ЗАДАНИЕ |
Продолжите текст о фильме Леонида Парфенова «Цвет нации», начав сразу после его последнего предложения.

ИСХОДНЫЙ ТЕКСТ |
■ ■ ■ ■ ■
15 августа фонд Calvert22 показал в Лондоне документальный фильм Леонида Парфенова «Цвет нации» о пионере цветной фотографии в дореволюционной России Сергее Прокудине-Горском, который снял множество цветных фотографий современной ему страны. Представлять картину приехал сам автор.
Леонид Парфенов проехал по местам, которые Прокудин-Горский сфотографировал сто лет назад, и сравнил, что было и что стало. Первый вывод фильма Парфенова лирический: в течение всего двадцатого века на территории России старательно уничтожались памятники дореволюционной Руси, и в результате древнерусские города оказались в забвении, а современная Россия стала третьей за сто лет цивилизацией, возникшей на территории от Прибалтики до острова Ратманова. С двумя предыдущими она не имеет ничего общего.
Второй вывод — практический: в дореволюционной России жили совсем не так хмуро и смуро, как потом рисовала советская пропаганда и как мы привыкли считать. Страна строила плотины, железные дороги и мосты; одежда на крестьянах и рабочих, словленных камерой Прокудина-Горского, поражает яркими цветами, а лица людей не выражают страданий угнетенного класса. В своих поисках аутентичности Парфенов даже находит камень, запечатленный Прокудиным-Горским, на котором сто лет назад было высечено любовное признание некой Элизе. Надпись хоть и изрядно стерлась, но сохранилась, а вот связь поколений между тремя Россиями утеряна безвозвратно.
■ ■ ■ ■ ■
ФРАГМЕНТ НАБОРА ДАННЫХ |
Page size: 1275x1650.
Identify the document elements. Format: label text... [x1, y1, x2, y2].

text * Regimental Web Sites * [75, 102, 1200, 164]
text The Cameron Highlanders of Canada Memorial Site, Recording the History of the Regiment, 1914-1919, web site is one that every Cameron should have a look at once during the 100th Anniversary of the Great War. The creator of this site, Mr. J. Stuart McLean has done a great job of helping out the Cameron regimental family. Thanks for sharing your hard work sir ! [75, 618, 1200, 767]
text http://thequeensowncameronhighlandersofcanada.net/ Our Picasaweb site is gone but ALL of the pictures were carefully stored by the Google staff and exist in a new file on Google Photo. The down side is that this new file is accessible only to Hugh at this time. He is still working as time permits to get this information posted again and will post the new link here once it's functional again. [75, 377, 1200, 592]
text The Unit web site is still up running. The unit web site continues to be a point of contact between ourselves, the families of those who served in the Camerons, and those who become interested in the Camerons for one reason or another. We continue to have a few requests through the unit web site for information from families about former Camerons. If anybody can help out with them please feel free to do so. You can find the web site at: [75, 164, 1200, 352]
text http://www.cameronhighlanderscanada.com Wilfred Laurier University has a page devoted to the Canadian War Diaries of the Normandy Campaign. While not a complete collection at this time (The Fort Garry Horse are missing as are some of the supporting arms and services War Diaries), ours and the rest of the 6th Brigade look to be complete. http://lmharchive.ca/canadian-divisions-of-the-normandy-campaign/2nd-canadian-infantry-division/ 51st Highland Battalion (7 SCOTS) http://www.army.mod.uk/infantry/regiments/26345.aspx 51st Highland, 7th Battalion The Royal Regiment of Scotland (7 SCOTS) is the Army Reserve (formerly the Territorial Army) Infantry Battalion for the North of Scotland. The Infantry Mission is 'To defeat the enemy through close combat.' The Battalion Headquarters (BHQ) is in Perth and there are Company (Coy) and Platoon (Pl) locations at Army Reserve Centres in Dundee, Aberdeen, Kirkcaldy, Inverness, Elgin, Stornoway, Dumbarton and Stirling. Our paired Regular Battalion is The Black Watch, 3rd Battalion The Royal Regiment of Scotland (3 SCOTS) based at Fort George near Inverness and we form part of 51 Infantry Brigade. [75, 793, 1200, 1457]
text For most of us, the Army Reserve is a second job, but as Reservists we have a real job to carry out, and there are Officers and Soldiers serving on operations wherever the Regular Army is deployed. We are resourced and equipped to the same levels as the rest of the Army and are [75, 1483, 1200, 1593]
■ ■ ■ ■ ■
РЕЗУЛЬТАТ ВЫПОЛНЕНИЯ |
После показа фильма «Цвет нации» в кинотеатре Rich Mix автор ответил на вопросы аудитории и на вопросы журналиста «Англии». Мы публикуем его ответы.
— Как вы узнали про фотографии дореволюционной России Прокудина-Горского, которые сейчас принадлежат Библиотеке Конгресса США? И как началась работа над фильмом?
— Как только в Библиотеке Конгресса США отсканировали стеклянные пластины Прокудина-Горского и получили эти фотографии, они сразу повезли выставку по миру. Первая была в Москве в начале 2000-х, и я на ней был.
Я про это давно знал. Но вообще снять научно-популярный фильм о том, что существовала такая технология съемки в цвете, что один негатив отвечает за красный, второй за синий, третий за зеленый — это не задача журналистики. Я снимал другие фильмы.
Но после фильма о Владимире Зворыкине ко мне обратились из Библиотеки Конгресса. Они посмотрели мой фильм и взяли его себе, поскольку Зворыкин — это русский, который уехал в Америку. Они написали мне длинное учтивое письмо, что если я захочу что-то в таком же духе снять про Прокудина-Горского, то они дадут мне все права на использование фотографий.
— То есть вы согласились снимать фильм, потому что вам дали права на использование фото?
— Мне не хотелось снимать без какой-то сверхзадачи. А вот сравнить две родины, 2013 и 1913 года — вот это задача, это для меня. И круглая дата — сто лет с 1913 года — меня задевала, потому что вот же она зафиксирована, та страна!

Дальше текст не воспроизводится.